Friday, March 18, 2016

David Brooks, "No, Not Trump, Not Ever": Compare Charles Krauthammer's "Menace in the political air: Donald Trump and the intolerant left are a toxic combination"



It seems that David Brooks is not partial to Donald Trump.

In his latest New York Times op-ed entitled "No, Not Trump, Not Ever," Brooks informs us of Trump's predisposition toward prevarication:

"Trump is perhaps the most dishonest person to run for high office in our lifetimes. All politicians stretch the truth, but Trump has a steady obliviousness to accuracy.

This week, the Politico reporters Daniel Lippman, Darren Samuelsohn and Isaac Arnsdorf fact-checked 4.6 hours of Trump speeches and press conferences. They found more than five dozen untrue statements, or one every five minutes.

. . . .

Donald Trump is an affront to basic standards of honesty, virtue and citizenship."

Ouch.

But is Hillary a paragon of honesty, virtue and citizenship? Hardly. Consider what she told the nation concerning Bosnia, Benghazi and her home email server. Ugh!

Moreover, Hillary is also a self-serving narcissist, yet they do differ in one important respect. As Charles Krauthammer writes in a Daily News opinion piece entitled "Menace in the political air: Donald Trump and the intolerant left are a toxic combination":

"[T]here’s a second, quite separate form of thuggery threatening the 2016 campaign — a leading candidate who, with a wink and a nod (and sometimes less subtlety), is stoking anger and encouraging violence."
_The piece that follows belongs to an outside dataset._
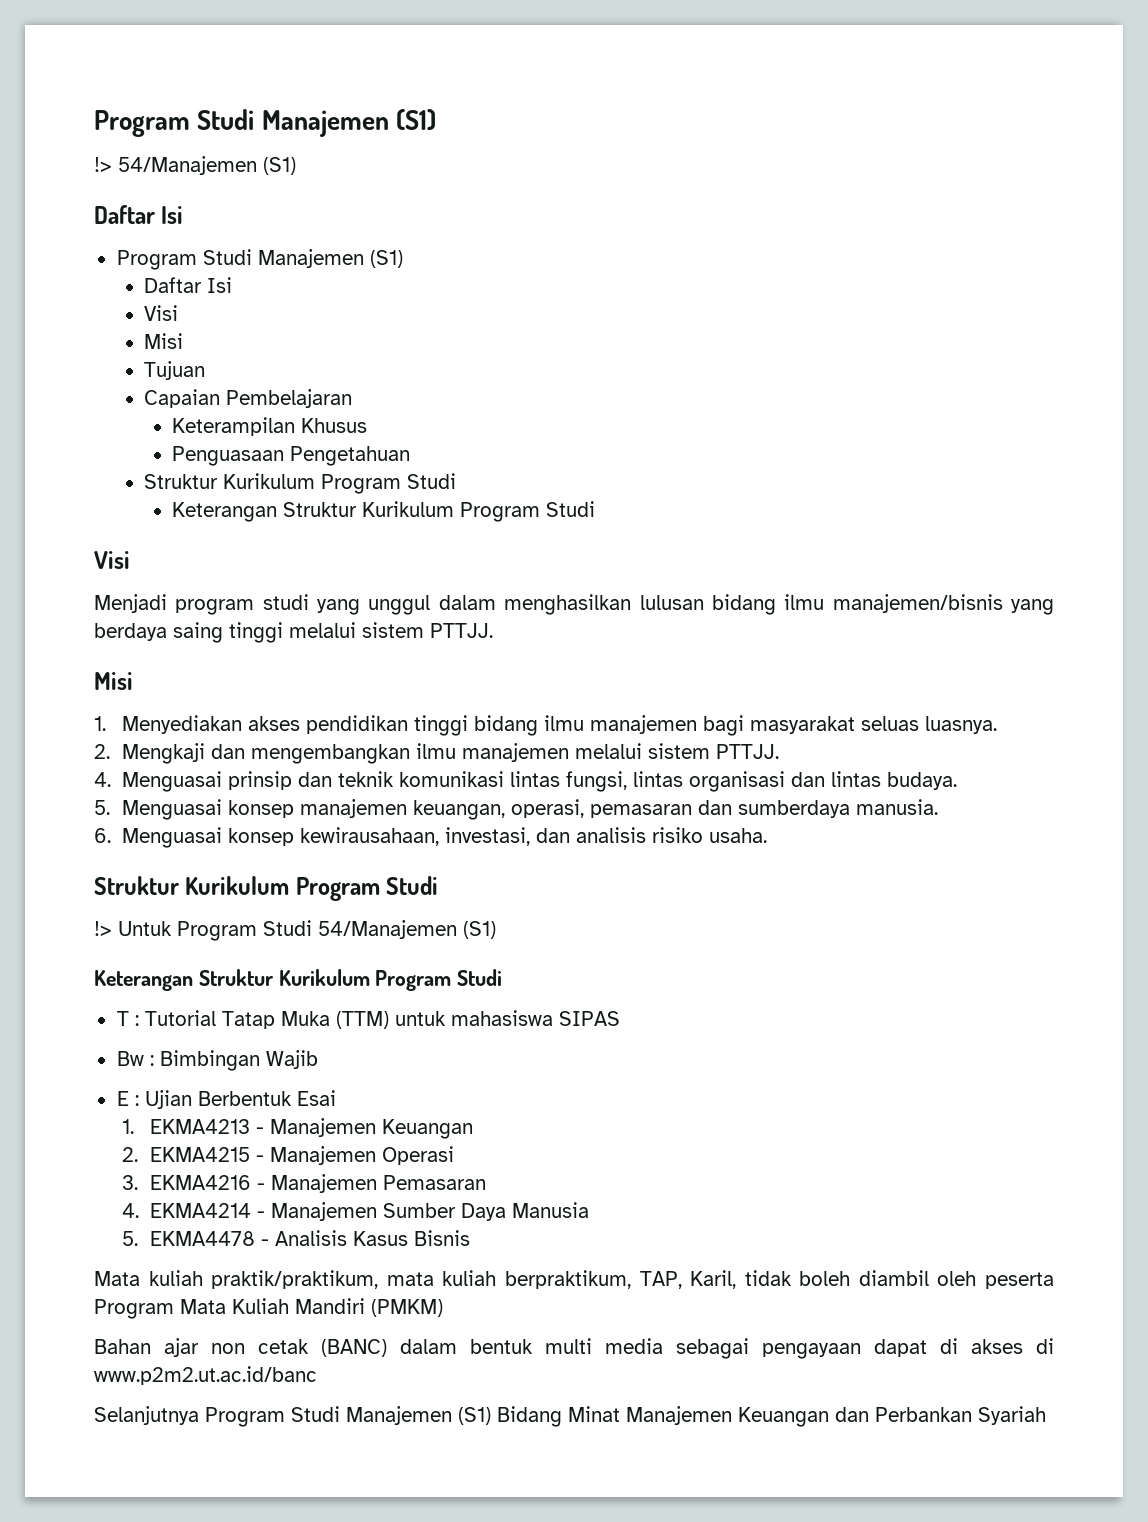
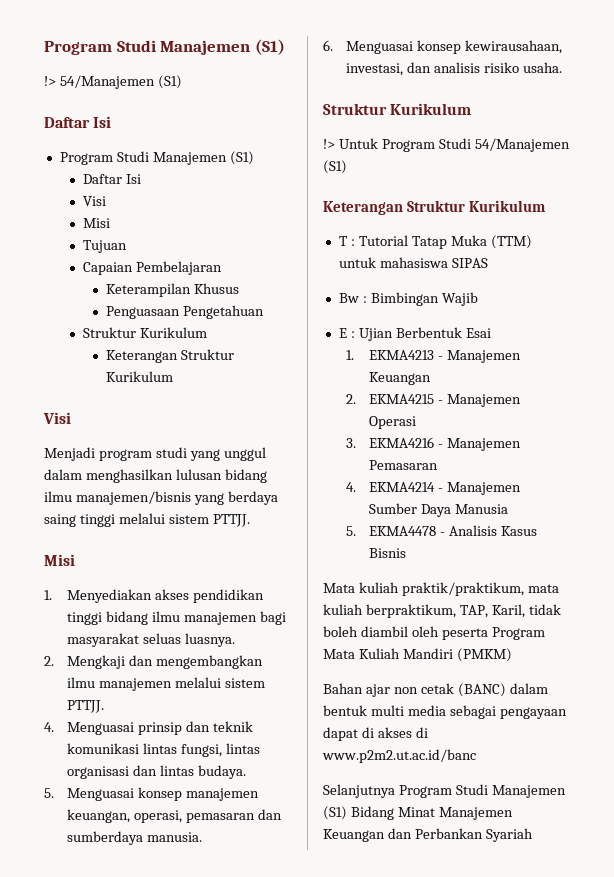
[321,473,457,494] [172,501,596,522] Program Studi // Keterangan Struktur Kurikulum Program Studi -> [106,349,234,363] [106,371,174,382] // Keterangan Struktur Kurikulum
[295,876,439,901] Program Studi -> (472, 109) none
[375,969,503,991] Program Studi -> (547, 206) none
Krauthammer refers us to several of Trump's recent pronouncements:


  • "I love the old days. You know what they used to do to guys like that . . .? They’d be carried out on a stretcher, folks."
  • "knock the crap out of them . . . I promise you I will pay for the legal fees."
  • "maybe he should have been roughed up."
  • "I’d like to punch him in the face."
  • "I think you’d have riots" . . . "I wouldn’t lead it but I think bad things would happen."


Krauthammer concludes, "What is so disturbing today is that suffusing our politics is not just an air of division but an air of menace." Indeed.

As I observed yesterday, Trump's reference to riots if he falls short of the mandatory delegate count and is not nominated reminds me of how Hitler threatened to let his Brownshirts run amok in August 1932 when, after the Nazis won 230 seats in the Reichstag and became the dominant political party in Germany, he was denied the chancellorship.

Trump cannot win against Hillary - if she is not indicted. On the other hand, he can certainly drag the United States into a gutter of divisiveness and politically inspired violence from which it might never emerge.